::: Text under study :::
Despite this performance coming at the culmination of his grueling Astroworld tour, he kept up the energy and satisfied the frenzied swimsuit-wearing audience.


Khalid’s title as the most popular artist on Spotify silenced those who doubted his headliner status, but there were still concerns regarding his ability to engage the fans who longed an up-tempo finish to the day on the beaches of Gulf Shores.

His strategic interspersing of hit songs and the incorporation of visual effects and background dancers kept the male crowd that might have been skeptical. By the end of the evening the crowd was singing to his hits of “Location” and “Talk.”


A perfect Sunday headliner, the Lumineers offered the breadth of discography and hits to appease casual followers and loyal fans alike. Lead vocalist Wesley Shultz started off the show with the surprising announcement that he intended to play half of the unreleased album during the show. With singles like “Gloria” and “Life In The City” out, it was fascinating to hear their new discography. Staying true to their roots, kick drums and strong raspy vocals by Wesley still pervaded these tracks. Vivid lyricism and an emphasis on story seemed to resonate through these new tracks. A particularly catchy song was “Life In The City,” in which he had the crowd oooh ooh oh along with him during the melodies.

Four songs in, Wesley announced they were going to do something a bit different. Out of nowhere, a stage in the middle of the crowd lifted up, revealing six mics. The audience went nuts. The band members made their way over and proceeded to sing “Flowers In Your Hair,” “Ho Hey” before an intimate rendition of “Slow it Down”. For “Slow It Down,” just Wesley and the Jeremiah were left on the stage. For five minutes of bliss, the two went mic to mic belting the tunes. Once the chorus hit:

Slow it down, Angie come back to be bed // Rest your arms, and rest your legs

There was an unforgettable moment where 30,000 people were immersed in song to the backdrop of an oceanside breeze. The sense of community and togetherness during these intimate songs is a hallmark of the Lumineers’ stage presence.
::: Data section :::
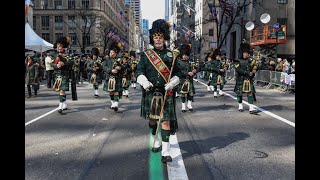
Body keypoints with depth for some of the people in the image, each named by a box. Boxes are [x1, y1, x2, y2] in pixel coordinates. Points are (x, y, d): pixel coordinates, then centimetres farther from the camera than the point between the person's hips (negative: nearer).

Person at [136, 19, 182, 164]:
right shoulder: (146, 55, 5)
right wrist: (145, 82, -20)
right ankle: (156, 141, 40)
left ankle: (165, 152, -4)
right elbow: (139, 72, 0)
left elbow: (178, 73, 7)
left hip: (166, 94, -1)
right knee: (152, 119, 15)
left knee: (166, 121, -6)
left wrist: (172, 83, -12)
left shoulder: (171, 55, 6)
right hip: (150, 92, 2)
:::
Quote the stretch of the concert review from "Four songs in, Wesley" through "Lumineers’ stage presence.".

Four songs in, Wesley announced they were going to do something a bit different. Out of nowhere, a stage in the middle of the crowd lifted up, revealing six mics. The audience went nuts. The band members made their way over and proceeded to sing “Flowers In Your Hair,” “Ho Hey” before an intimate rendition of “Slow it Down”. For “Slow It Down,” just Wesley and the Jeremiah were left on the stage. For five minutes of bliss, the two went mic to mic belting the tunes. Once the chorus hit:

Slow it down, Angie come back to be bed // Rest your arms, and rest your legs

There was an unforgettable moment where 30,000 people were immersed in song to the backdrop of an oceanside breeze. The sense of community and togetherness during these intimate songs is a hallmark of the Lumineers’ stage presence.